Friday, July 15, 2022

A CHANGE IS NOT GONNA COME

In his column today, David Brooks looks to the future:
I’d like you to consider the possibility that the political changes that have rocked this country over the past six years will be nothing compared with the changes that will rock it over the next six. I’d like you to consider the possibility that we’re in some sort of prerevolutionary period — the kind of moment that often gives birth to something shocking and new.
I basically agree with the first sentence. More radical changes over the next six years? Sure -- I think it's quite likely that America will be a one-party pseudo-democracy by 2028, after the Supreme Court has empowered gerrymandered, permanently Republican state legislatures to overrule the popular vote in presidential elections. That's not at all what Brooks means by "prerevolutionary" in the second sentence, as you'll see.
Look at the conditions all around us:

First, Americans are deeply dissatisfied with the way things are going. Only 13 percent of voters say the country is on the right track, according to a New York Times/Siena College poll published this week.

Second, Americans are deeply dissatisfied with the leaders of both parties.
Well, that's obvious. This week the Fox News website tried to do some Republican spin of a Politico/Morning Consult poll, running a story with the headline "More Americans Are Opposed to Joe Biden Running for President in 2024 Than Trump, Poll Finds." According to the poll, 61% of respondents don't want Trump to run and 64% don't want Biden to run. My thought when I read this was: You're a Republican TV channel and you're proud of this? Yopu're proud that your guy is disliked by only 61% of the public? And yet Trump and Biden are favorites for the nominations.

Back to Brooks:
... Third, inflation is soaring....

Fourth, the generational turnover is coming....

Fifth, Americans are detaching from the two political parties. Far more Americans consider themselves independents than consider themselves either Democrats or Republicans....

Sixth, disgust with the current system is high....
So what does Brooks conclude?
If these conditions persist, the 2024 presidential primaries could be wild. Sure, conventional candidates like the Republican Ron DeSantis or the Democrat Gavin Newsom may run for the nominations. But if the hunger for change is as strong as it is now, the climate will favor unconventional outsiders, the further outside the better. These sorts of oddball or unexpected candidates could set off a series of swings and disequilibriums that will make the existing party systems unstable.
But Democrats never nominate risky candidates -- it's not their style. Republicans did it in 2016, but there's no evidence of a Republican itch that can't be scratched in 2024 by either Trump or Ron DeSantis.

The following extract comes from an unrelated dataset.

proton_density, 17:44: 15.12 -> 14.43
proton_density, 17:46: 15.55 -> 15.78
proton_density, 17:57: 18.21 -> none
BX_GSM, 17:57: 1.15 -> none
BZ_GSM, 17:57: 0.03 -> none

And so we come to this part of the Brooks column, which, at least for a couple of sentences, seems plausible:
Furthermore, if ever there was a moment ripe for a Ross Perot-like third candidate in the 2024 general election, this is that moment. There are efforts underway to prepare the way for a third candidate, and in this environment an outsider, with no ties to the status quo, who runs against the establishment and on the idea that we need to fundamentally fix the system — well, that person could wind up winning the presidency.
If a renomination of the two unpopular front-runners seems inevitable, as it does now, I expect there to be a lot of talk about third-party candidates. A well-financed one might even be a serious contender.

However, the third-party candidate Brooks imagines is not the candidate we'll get, if we get one:
... If I were a cynical political operative who wanted to construct a presidential candidate perfectly suited for this moment, I’d start by making this candidate culturally conservative. I’d want the candidate to show by dress, speech and style that he or she is not part of the coastal educated establishment. I’d want the candidate to connect with middle- and working-class voters on values and to be full-throatedly patriotic.

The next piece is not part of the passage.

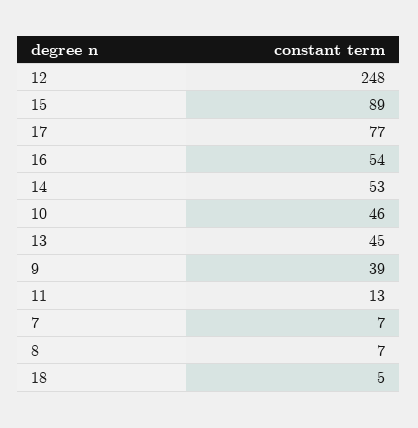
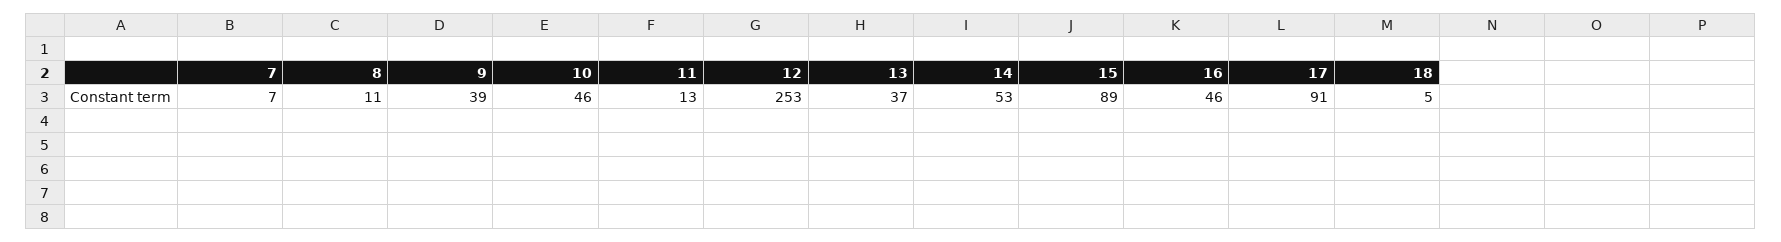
12: 248 -> 253
17: 77 -> 91
16: 54 -> 46
13: 45 -> 37
8: 7 -> 11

Then I’d make the candidate economically center-left. I’d want to fuse the economic anxieties of the working-class Republicans with the economic anxieties of the Bernie Sanders young into one big riled populist package. College debt forgiveness. An aggressive home-building project to bring down prices. Whatever it took.

Then I’d have that candidate deliver one nonpartisan message: Everything is broken. Then he or she would offer a slew of institutional reforms to match the comprehensive institutional reforms the Progressive movement offered more than a century ago.

I guess I’m looking for a sort of modern Theodore Roosevelt. But heck, I don’t know. What’s coming down the pike is probably so unforeseeable that I don’t even have categories for it yet.
I'll tell you what's not coming down the pike: a viable third-party candidate who's an economic populist.

If we have a viable candidate from outside the two major parties, it will be because some part of the mass media gives that candidate credence. The right-wing media won't give an economic populist credence -- even a culturally conservative one -- because the right doesn't want ordinary people to do better economically than they're doing now, relative to the rich. The right-wing media wants permanent GOP rule, period, because that ensures a permanent state of massive economic inequality, just the way elite right-wingers like it.

But in that way, the right-wing media is not very different from the mainstream press, which also wants little or no tinkering with the economic pecking order. The mainstream press accepted Bill Clinton in 1992, Barack Obama in 2008, and Joe Biden in 2020 on the assumption that they wouldn't preside over any serious transfers of wealth. A third-party candidate running in 2024 will have to seem similarly "centrist" on economics. The press would cheer on a Mike Bloomberg or Mark Cuban third-party run, or maybe another run by Andrew Yang (who, I should warn you, has been setting up a new political party), much more than a run by someone like Sherrod Brown or John Fetterman, both of whom are un-slick, patriotic, and economically populist -- just what Brooks asks for.

We really might have a serious third-party candidate in 2024 -- but it won't be someone who promises real economic change. That wouldn't go over well in the Morning Joe green room.